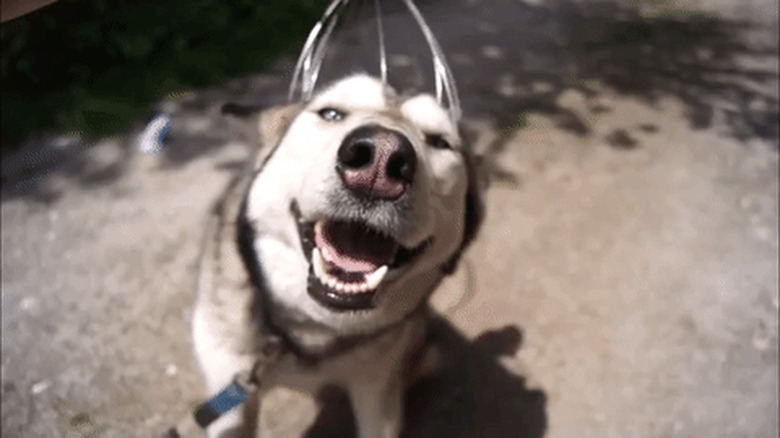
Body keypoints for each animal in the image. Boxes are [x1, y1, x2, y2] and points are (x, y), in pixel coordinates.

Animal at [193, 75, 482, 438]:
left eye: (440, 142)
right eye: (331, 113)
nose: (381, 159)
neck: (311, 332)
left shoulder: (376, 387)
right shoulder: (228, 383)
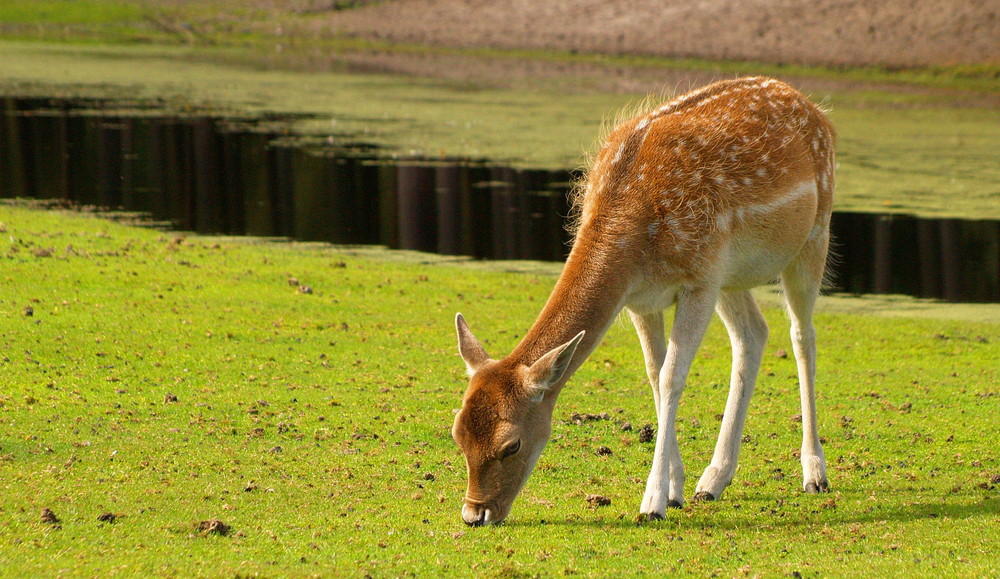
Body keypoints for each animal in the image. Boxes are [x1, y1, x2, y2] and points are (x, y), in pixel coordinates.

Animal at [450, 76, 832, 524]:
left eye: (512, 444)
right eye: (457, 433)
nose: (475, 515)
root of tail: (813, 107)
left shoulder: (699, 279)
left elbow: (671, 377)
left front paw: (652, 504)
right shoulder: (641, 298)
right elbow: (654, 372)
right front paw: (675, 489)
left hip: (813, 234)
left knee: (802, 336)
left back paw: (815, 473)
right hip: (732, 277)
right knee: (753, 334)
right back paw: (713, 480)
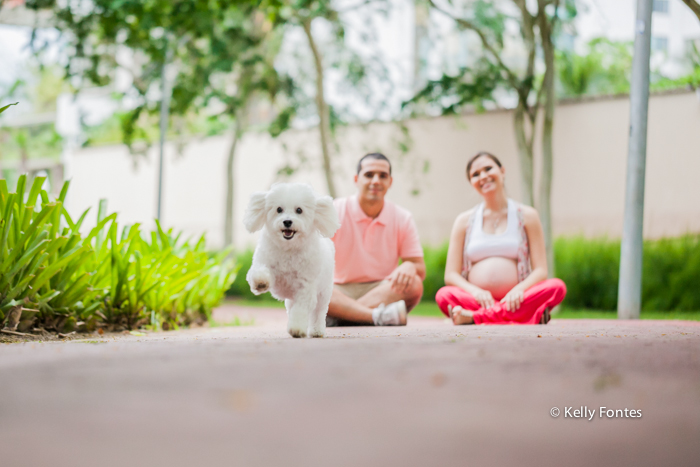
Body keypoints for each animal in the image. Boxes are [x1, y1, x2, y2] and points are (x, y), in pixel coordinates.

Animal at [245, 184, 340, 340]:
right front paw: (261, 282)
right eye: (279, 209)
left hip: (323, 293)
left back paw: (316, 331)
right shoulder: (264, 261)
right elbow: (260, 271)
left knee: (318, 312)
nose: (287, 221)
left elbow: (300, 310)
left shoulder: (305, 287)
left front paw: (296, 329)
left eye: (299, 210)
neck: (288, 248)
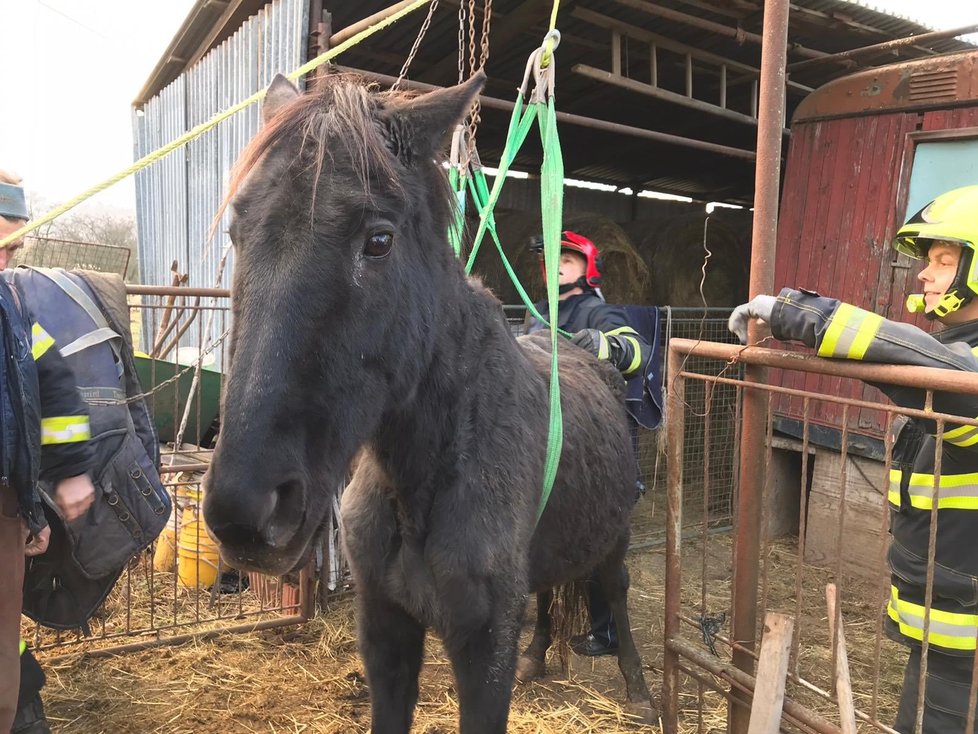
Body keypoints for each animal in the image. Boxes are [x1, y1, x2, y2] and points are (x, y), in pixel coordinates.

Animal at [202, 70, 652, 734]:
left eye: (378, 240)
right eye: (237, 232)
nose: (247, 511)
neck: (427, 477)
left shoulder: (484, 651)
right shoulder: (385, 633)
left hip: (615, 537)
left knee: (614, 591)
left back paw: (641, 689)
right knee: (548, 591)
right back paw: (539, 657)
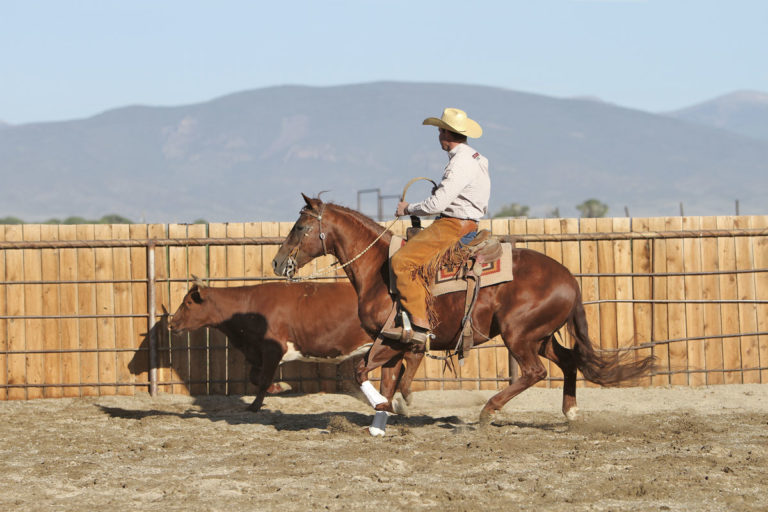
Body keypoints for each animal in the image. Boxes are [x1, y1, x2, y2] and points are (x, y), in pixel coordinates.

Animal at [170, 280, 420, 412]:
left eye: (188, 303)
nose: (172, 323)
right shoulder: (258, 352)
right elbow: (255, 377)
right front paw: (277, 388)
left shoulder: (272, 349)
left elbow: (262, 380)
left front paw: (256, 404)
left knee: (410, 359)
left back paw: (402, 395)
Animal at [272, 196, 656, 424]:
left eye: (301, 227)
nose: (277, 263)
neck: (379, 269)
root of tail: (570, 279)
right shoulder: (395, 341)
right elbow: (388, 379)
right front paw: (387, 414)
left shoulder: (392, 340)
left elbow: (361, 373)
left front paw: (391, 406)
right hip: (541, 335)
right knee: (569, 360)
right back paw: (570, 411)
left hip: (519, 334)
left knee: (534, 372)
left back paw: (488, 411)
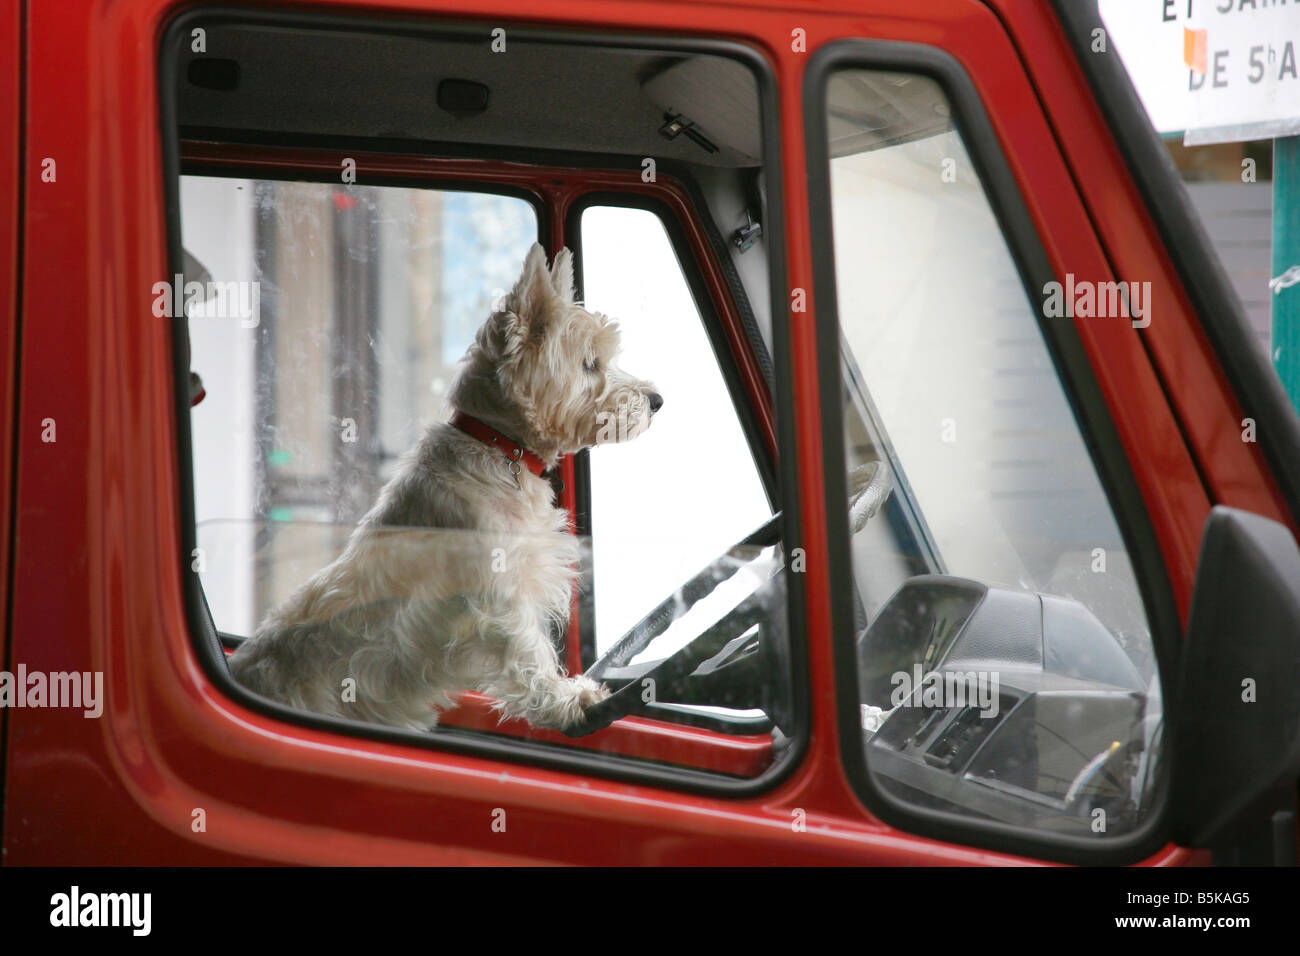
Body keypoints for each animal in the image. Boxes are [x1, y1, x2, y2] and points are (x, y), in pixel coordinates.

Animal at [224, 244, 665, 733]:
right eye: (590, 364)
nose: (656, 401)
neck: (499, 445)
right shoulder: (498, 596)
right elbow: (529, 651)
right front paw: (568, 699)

● **WORK TO BE COMPLETED**
Output exactly the lines above, from the line with "right back paw: (539, 657)" to the line with "right elbow: (388, 379)", both included; skip the pictures.

● **EXPECTED ANSWER**
right back paw: (539, 657)
Body keypoints for each animal in the image. Boxes are [x1, y1, x2, y2] and points are (x, y), in pixel coordinates.

Animal at [170, 280, 420, 412]:
left eye: (188, 303)
nose: (172, 323)
right shoulder: (258, 352)
right elbow: (255, 377)
right front paw: (277, 388)
left shoulder: (272, 349)
left elbow: (262, 380)
left front paw: (256, 404)
left knee: (410, 359)
left back paw: (402, 395)
Animal at [272, 196, 656, 424]:
left eye: (301, 227)
nose: (277, 263)
neck: (379, 269)
root of tail: (570, 279)
right shoulder: (395, 341)
right elbow: (388, 379)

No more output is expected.